— HOW TO COMPLETE THIS TASK —
From the first line of the entries below, reproduce everything exactly through the line with "cells display weak", and nothing more.

— DATA —
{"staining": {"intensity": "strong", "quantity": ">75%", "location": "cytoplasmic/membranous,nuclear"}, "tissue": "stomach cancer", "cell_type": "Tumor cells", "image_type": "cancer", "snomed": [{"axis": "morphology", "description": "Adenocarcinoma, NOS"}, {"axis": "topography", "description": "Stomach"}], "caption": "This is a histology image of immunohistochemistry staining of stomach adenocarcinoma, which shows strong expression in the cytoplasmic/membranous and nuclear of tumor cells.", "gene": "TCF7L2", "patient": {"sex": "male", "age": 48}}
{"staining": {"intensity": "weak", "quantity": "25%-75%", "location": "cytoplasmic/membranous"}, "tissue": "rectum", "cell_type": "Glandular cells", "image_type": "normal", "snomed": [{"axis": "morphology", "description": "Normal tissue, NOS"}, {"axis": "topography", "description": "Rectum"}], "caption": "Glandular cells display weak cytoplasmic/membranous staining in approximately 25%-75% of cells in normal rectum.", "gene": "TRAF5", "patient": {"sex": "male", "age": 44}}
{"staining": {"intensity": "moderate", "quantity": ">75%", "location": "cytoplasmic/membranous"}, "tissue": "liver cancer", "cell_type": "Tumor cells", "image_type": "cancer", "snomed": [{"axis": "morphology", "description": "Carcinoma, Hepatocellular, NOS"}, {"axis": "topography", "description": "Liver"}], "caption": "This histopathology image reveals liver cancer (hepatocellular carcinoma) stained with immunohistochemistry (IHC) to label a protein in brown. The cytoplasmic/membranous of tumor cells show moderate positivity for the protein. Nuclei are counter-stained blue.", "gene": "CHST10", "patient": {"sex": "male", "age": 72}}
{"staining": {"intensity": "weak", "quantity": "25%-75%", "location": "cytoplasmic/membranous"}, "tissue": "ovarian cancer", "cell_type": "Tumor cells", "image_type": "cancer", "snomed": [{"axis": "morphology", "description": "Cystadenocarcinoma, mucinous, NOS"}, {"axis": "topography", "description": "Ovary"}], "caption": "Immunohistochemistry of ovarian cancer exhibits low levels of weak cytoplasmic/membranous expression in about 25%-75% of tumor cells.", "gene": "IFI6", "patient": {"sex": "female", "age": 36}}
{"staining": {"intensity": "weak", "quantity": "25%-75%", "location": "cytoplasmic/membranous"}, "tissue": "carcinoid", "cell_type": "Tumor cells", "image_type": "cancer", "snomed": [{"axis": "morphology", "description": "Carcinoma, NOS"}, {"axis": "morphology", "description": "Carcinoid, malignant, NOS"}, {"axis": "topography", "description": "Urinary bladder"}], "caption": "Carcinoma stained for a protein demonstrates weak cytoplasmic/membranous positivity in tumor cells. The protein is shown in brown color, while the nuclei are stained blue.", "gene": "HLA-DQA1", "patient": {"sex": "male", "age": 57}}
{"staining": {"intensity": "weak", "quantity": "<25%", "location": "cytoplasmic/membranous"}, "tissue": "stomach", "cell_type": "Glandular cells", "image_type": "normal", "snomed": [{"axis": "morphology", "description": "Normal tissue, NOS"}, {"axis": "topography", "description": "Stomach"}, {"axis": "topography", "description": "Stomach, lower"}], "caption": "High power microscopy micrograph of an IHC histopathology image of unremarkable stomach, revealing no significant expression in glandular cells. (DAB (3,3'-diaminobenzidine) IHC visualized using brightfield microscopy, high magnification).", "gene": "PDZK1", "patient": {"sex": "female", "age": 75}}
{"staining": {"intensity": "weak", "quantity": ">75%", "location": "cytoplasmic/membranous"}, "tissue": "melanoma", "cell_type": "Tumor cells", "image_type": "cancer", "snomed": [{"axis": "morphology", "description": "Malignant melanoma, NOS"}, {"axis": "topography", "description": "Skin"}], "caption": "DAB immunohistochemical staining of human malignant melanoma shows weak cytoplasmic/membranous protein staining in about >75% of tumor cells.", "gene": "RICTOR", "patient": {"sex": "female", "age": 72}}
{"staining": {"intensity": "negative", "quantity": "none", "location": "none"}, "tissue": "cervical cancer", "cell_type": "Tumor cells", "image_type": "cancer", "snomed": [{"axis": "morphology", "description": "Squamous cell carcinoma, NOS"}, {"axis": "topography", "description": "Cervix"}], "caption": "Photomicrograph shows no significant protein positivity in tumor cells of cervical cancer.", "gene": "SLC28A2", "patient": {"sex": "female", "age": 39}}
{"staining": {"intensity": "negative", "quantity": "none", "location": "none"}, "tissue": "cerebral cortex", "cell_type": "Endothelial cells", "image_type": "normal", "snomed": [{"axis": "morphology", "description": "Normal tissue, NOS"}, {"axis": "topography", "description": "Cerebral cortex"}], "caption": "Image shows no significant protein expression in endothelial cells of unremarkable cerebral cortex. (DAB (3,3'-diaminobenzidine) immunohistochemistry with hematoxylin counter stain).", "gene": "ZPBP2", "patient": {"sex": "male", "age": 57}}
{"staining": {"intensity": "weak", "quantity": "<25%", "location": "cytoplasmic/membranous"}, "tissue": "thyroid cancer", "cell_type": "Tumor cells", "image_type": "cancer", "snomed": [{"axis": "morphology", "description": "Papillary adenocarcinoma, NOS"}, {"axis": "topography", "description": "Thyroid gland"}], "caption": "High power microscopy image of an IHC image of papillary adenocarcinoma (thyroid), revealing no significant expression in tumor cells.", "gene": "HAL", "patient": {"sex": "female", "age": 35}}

— OUTPUT BELOW —
{"staining": {"intensity": "strong", "quantity": ">75%", "location": "cytoplasmic/membranous,nuclear"}, "tissue": "stomach cancer", "cell_type": "Tumor cells", "image_type": "cancer", "snomed": [{"axis": "morphology", "description": "Adenocarcinoma, NOS"}, {"axis": "topography", "description": "Stomach"}], "caption": "This is a histology image of immunohistochemistry staining of stomach adenocarcinoma, which shows strong expression in the cytoplasmic/membranous and nuclear of tumor cells.", "gene": "TCF7L2", "patient": {"sex": "male", "age": 48}}
{"staining": {"intensity": "weak", "quantity": "25%-75%", "location": "cytoplasmic/membranous"}, "tissue": "rectum", "cell_type": "Glandular cells", "image_type": "normal", "snomed": [{"axis": "morphology", "description": "Normal tissue, NOS"}, {"axis": "topography", "description": "Rectum"}], "caption": "Glandular cells display weak cytoplasmic/membranous staining in approximately 25%-75% of cells in normal rectum.", "gene": "TRAF5", "patient": {"sex": "male", "age": 44}}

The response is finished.